Wed Jul 27 17:55:44 UTC 2016

Peter Dimov gave a good example in C++ discussions for wanting merging of
atomic operations: Reference counting. If you see two reference count
increments in a row, you clearly want to merge the underlying fetch_and_add
operations.

(I say that in spite of the fact that I'm not a fan of explicit reference
counting, and am currently spending way too much time debugging
reference-counting code.  But it seems unavoidable at times, occasionally
even in Java, and pervasive in C++.)

I don't understand Doug's statement: "So implementations cannot be allowed
to merge reads in ways that are sure to reduce the number of possible
program traces."  We have hardware microarchitectures that do this on a
grand scale by transactionally committing a bunch of memory operations in
bulk (cf. http://dl.acm.org/citation.cfm?doid=1610252.1610271), so many
intermediate states are invisible.
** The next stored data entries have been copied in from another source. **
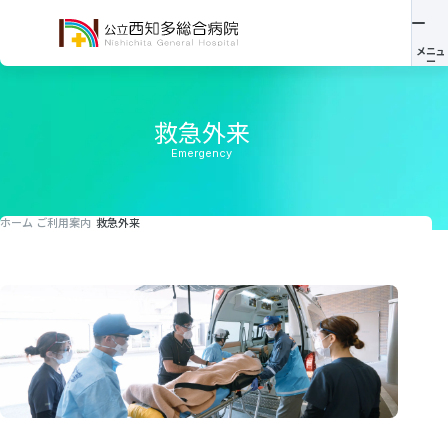
救急外来
Emergency
ホーム
ご利用案内
救急外来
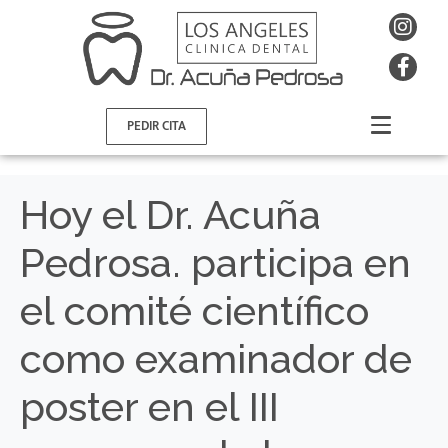
PEDIR CITA
Hoy el Dr. Acuña
Pedrosa. participa en
el comité científico
como examinador de
poster en el III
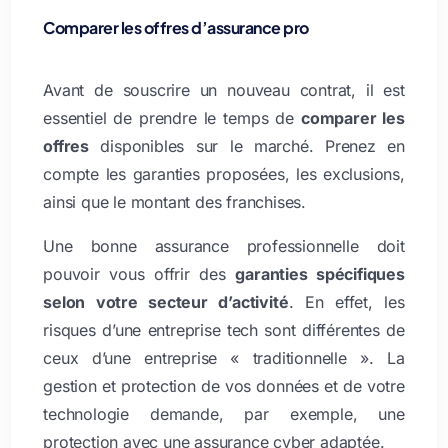
Comparer les offres d’assurance pro
Avant de souscrire un nouveau contrat, il est
essentiel de prendre le temps de
comparer les
offres
disponibles sur le marché. Prenez en
compte les garanties proposées, les exclusions,
ainsi que le montant des franchises.
Une bonne assurance professionnelle doit
pouvoir vous offrir des
garanties spécifiques
selon votre secteur d’activité
. En effet, les
risques d’une entreprise tech sont différentes de
ceux d’une entreprise « traditionnelle ». La
gestion et protection de vos données et de votre
technologie demande, par exemple, une
protection avec une assurance cyber adaptée.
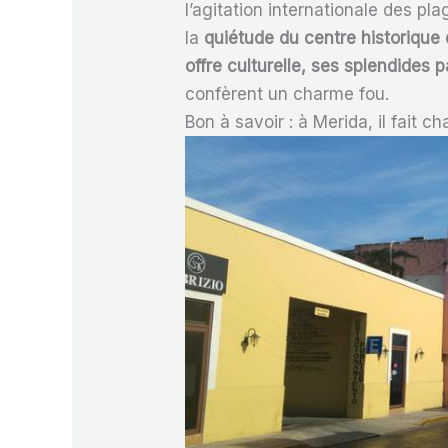
l’agitation internationale des p
la
quiétude du centre historique 
offre culturelle, ses splendides 
confèrent un charme fou.
Bon à savoir : à Merida, il fait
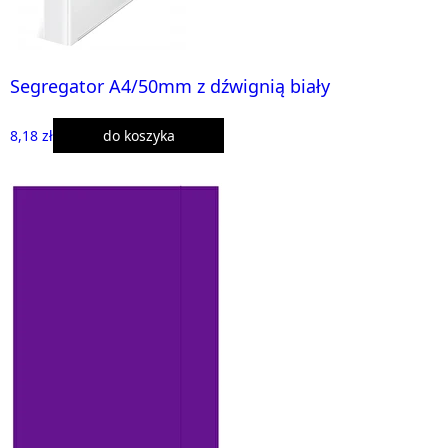
Segregator A4/50mm z dźwignią biały
8,18 zł
do koszyka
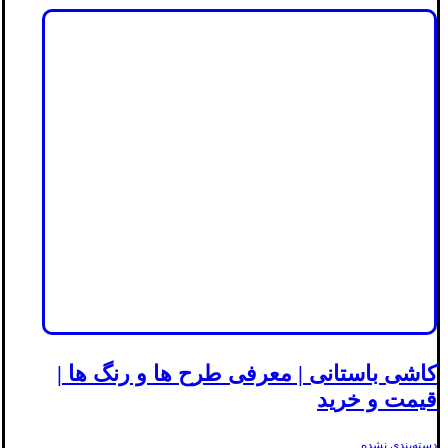
کاشی باستانی | معرفی طرح ها و رنگ ها |
قیمت و خرید
دسته‌بندی نشده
In general the rules are that we cannot
add traces, but removing possible traces is entirely fine.

My (failed) proposal to the C++ committee was to restrict software
transformations informally to be comparable to the hardware effects we
observe anyway.  I think that is the strongest property code that deals
only with conventional memory (not device registers) can reliably test for.
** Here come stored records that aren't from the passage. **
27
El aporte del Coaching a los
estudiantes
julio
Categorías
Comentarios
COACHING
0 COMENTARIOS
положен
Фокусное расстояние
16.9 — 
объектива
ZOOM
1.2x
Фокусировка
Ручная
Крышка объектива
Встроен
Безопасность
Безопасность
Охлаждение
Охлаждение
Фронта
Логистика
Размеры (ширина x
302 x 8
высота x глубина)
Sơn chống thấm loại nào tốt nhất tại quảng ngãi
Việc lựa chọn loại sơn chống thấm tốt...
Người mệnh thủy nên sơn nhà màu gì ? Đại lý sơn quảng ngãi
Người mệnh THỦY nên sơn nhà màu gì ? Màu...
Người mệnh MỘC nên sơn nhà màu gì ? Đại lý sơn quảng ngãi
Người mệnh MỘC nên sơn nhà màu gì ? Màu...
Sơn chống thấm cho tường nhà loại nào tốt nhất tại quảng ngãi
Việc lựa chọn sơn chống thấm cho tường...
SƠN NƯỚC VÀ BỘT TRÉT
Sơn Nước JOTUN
On Tue, Jul 26, 2016 at 1:03 PM, Doug Lea <dl at cs.oswego.edu> wrote:

>
> Moving ever further away from the alleged subject line...
>
>
> On 07/26/2016 01:09 PM, Paul E. McKenney wrote:
>
>> On Mon, Jul 25, 2016 at 03:24:48PM -0400, Doug Lea wrote:
>>
>>> (Gratuitously editorializing, one would think that in C++,
>>> it might also be popular to adopt this interpretation, and
>>> eliminate the need to ever integrate C "volatile", or to
>>> re-spec consume mode.)
>>>
>>
>> Yes and no.
>>
>> If I am working on a low-level synchronization primitive, then yes,
>> I really do want the system to do -exactly- what I tell it to, no more,
>> no less.
>>
>> But in higher-level code, I would likely be quite happy for the compiler
>> to fuse accesses, if it could do so without violating the memory model.
>>
>>
> The C++-relaxed spec definitely shows this tension. Sometimes people
> want it to mean just "plain, but don't tear words".  Which is not the
> same as what you'd otherwise spec as "the cheapest mode for a
> thread-safe variable respecting coherence". In Java,
> with the availability of "Plain" accesses even for volatiles,
> and access-atomicity for references and <=32bit scalars,
> there is little motivation to compromise for Opaque mode.
>
> In which case, the main premise is that when users use non-plain
> access modes for reads (similarly, but less interestingly writes), they
> are expressing that they intend to handle all of the possible program
> traces that might result if two subsequent reads see different values.
> So implementations cannot be allowed to merge reads in ways that are
> sure to reduce the number of possible program traces.
>
> Again, this is symmetric to the idea that implementations cannot be
> allowed to add writes (e.g., duplicate them) in ways that are sure to
> increase the number of possible program traces.
>
> It is surely possible to introduce a formalization of traces that
> rigorously states both constraints. But it is not easy to define an
> underlying trace model that covers practical execution issues. So in a
> language spec, it may be preferable to just say no merged reads and no
> added writes for atomics. Which is what C++ and Java both do now for
> no-added-writes. Or, it may be a better idea to leave the trace-based
> requirements incompletely formalized, which should have the same
> practical effect. Or even better (but not soon) agree upon some formalism.
>
> -Doug
>
>